Extracted records:
BEGIN
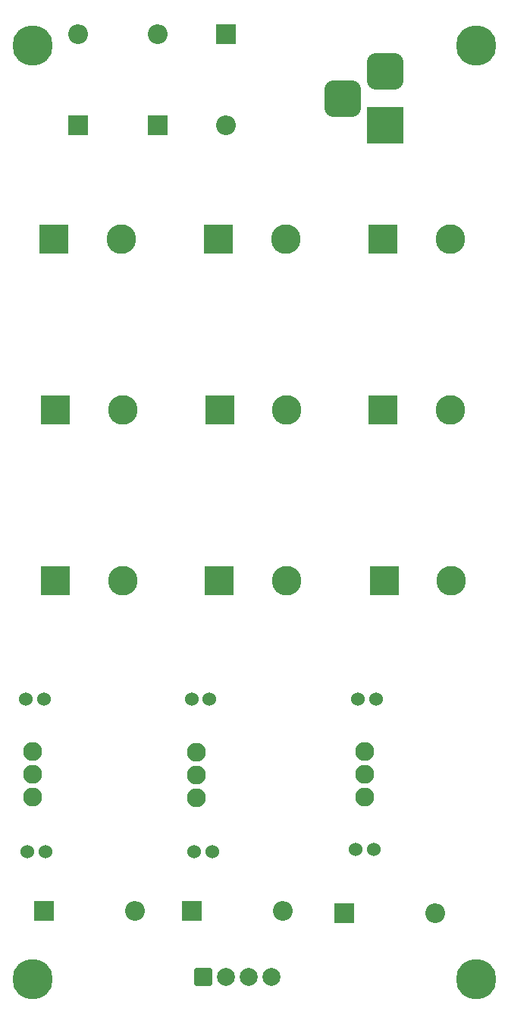
<source format=gbr>
%TF.GenerationSoftware,KiCad,Pcbnew,9.0.1*%
%TF.CreationDate,2025-05-14T12:06:16-07:00*%
%TF.ProjectId,SynthPowerSupply,53796e74-6850-46f7-9765-72537570706c,rev?*%
%TF.SameCoordinates,Original*%
%TF.FileFunction,Soldermask,Top*%
%TF.FilePolarity,Negative*%
%FSLAX46Y46*%
G04 Gerber Fmt 4.6, Leading zero omitted, Abs format (unit mm)*
G04 Created by KiCad (PCBNEW 9.0.1) date 2025-05-14 12:06:16*
%MOMM*%
%LPD*%
G01*
G04 APERTURE LIST*
G04 Aperture macros list*
%AMRoundRect*
0 Rectangle with rounded corners*
0 $1 Rounding radius*
0 $2 $3 $4 $5 $6 $7 $8 $9 X,Y pos of 4 corners*
0 Add a 4 corners polygon primitive as box body*
4,1,4,$2,$3,$4,$5,$6,$7,$8,$9,$2,$3,0*
0 Add four circle primitives for the rounded corners*
1,1,$1+$1,$2,$3*
1,1,$1+$1,$4,$5*
1,1,$1+$1,$6,$7*
1,1,$1+$1,$8,$9*
0 Add four rect primitives between the rounded corners*
20,1,$1+$1,$2,$3,$4,$5,0*
20,1,$1+$1,$4,$5,$6,$7,0*
20,1,$1+$1,$6,$7,$8,$9,0*
20,1,$1+$1,$8,$9,$2,$3,0*%
G04 Aperture macros list end*
%ADD10R,2.200000X2.200000*%
%ADD11O,2.200000X2.200000*%
%ADD12C,1.524000*%
%ADD13R,3.302000X3.302000*%
%ADD14C,3.302000*%
%ADD15C,3.100000*%
%ADD16C,4.500000*%
%ADD17C,2.108200*%
%ADD18R,4.064000X4.064000*%
%ADD19RoundRect,1.016000X-1.016000X1.016000X-1.016000X-1.016000X1.016000X-1.016000X1.016000X1.016000X0*%
%ADD20RoundRect,0.250000X-0.750000X-0.750000X0.750000X-0.750000X0.750000X0.750000X-0.750000X0.750000X0*%
%ADD21C,2.000000*%
G04 APERTURE END LIST*
D10*
%TO.C,D4*%
X64008000Y-120904000D03*
D11*
X74168000Y-120904000D03*
%TD*%
D10*
%TO.C,D2*%
X50800000Y-22860000D03*
D11*
X50800000Y-33020000D03*
%TD*%
D12*
%TO.C,C7*%
X28491401Y-97028000D03*
X30491401Y-97028000D03*
%TD*%
D13*
%TO.C,C6*%
X68402755Y-45720000D03*
D14*
X75902755Y-45720000D03*
%TD*%
D12*
%TO.C,C17*%
X47287401Y-114046000D03*
X49287401Y-114046000D03*
%TD*%
%TO.C,C8*%
X28674401Y-114006000D03*
X30674401Y-114006000D03*
%TD*%
D15*
%TO.C,REF\u002A\u002A*%
X29210000Y-24130000D03*
D16*
X29210000Y-24130000D03*
%TD*%
D12*
%TO.C,C9*%
X65575401Y-97028000D03*
X67575401Y-97028000D03*
%TD*%
D13*
%TO.C,C13*%
X50001246Y-45720000D03*
D14*
X57501246Y-45720000D03*
%TD*%
D10*
%TO.C,D1*%
X34290000Y-33020000D03*
D11*
X34290000Y-22860000D03*
%TD*%
D13*
%TO.C,C4*%
X68522755Y-83820000D03*
D14*
X76022755Y-83820000D03*
%TD*%
D15*
%TO.C,*%
X29210000Y-128270000D03*
%TD*%
D17*
%TO.C,U2*%
X66365000Y-102870000D03*
X66365000Y-105410000D03*
X66365000Y-107950000D03*
%TD*%
D12*
%TO.C,C16*%
X46990000Y-97028000D03*
X48990000Y-97028000D03*
%TD*%
D13*
%TO.C,C2*%
X31790000Y-64770000D03*
D14*
X39290000Y-64770000D03*
%TD*%
D15*
%TO.C,REF\u002A\u002A*%
X78740000Y-24130000D03*
D16*
X78740000Y-24130000D03*
%TD*%
D13*
%TO.C,C14*%
X50121246Y-64770000D03*
D14*
X57621246Y-64770000D03*
%TD*%
D15*
%TO.C,*%
X78740000Y-24130000D03*
%TD*%
D13*
%TO.C,C5*%
X68402755Y-64770000D03*
D14*
X75902755Y-64770000D03*
%TD*%
D13*
%TO.C,C15*%
X50081246Y-83820000D03*
D14*
X57581246Y-83820000D03*
%TD*%
D10*
%TO.C,D5*%
X43180000Y-33020000D03*
D11*
X43180000Y-22860000D03*
%TD*%
D17*
%TO.C,U5*%
X47530000Y-102910000D03*
X47530000Y-105450000D03*
X47530000Y-107990000D03*
%TD*%
D18*
%TO.C,J1*%
X68580000Y-33020000D03*
D19*
X68580000Y-27020000D03*
X63880000Y-30020000D03*
%TD*%
D20*
%TO.C,J2*%
X48260000Y-128016000D03*
D21*
X50800000Y-128016000D03*
X53340000Y-128016000D03*
X55880000Y-128016000D03*
%TD*%
D15*
%TO.C,*%
X29210000Y-24130000D03*
%TD*%
D10*
%TO.C,D6*%
X46990000Y-120650000D03*
D11*
X57150000Y-120650000D03*
%TD*%
D10*
%TO.C,D3*%
X30480000Y-120650000D03*
D11*
X40640000Y-120650000D03*
%TD*%
D12*
%TO.C,C10*%
X65310000Y-113792000D03*
X67310000Y-113792000D03*
%TD*%
D13*
%TO.C,C3*%
X31790000Y-83820000D03*
D14*
X39290000Y-83820000D03*
%TD*%
D13*
%TO.C,C1*%
X31630000Y-45720000D03*
D14*
X39130000Y-45720000D03*
%TD*%
D17*
%TO.C,U1*%
X29210000Y-102870000D03*
X29210000Y-105410000D03*
X29210000Y-107950000D03*
%TD*%
D15*
%TO.C,REF\u002A\u002A*%
X78740000Y-128270000D03*
D16*
X78740000Y-128270000D03*
%TD*%
D15*
%TO.C,REF\u002A\u002A*%
X29210000Y-128270000D03*
D16*
X29210000Y-128270000D03*
%TD*%
M02*

</source>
END
Problem details:
Work out how many lines in the records above contain the word "KiCad". State only that number.

Output of the exercise:
2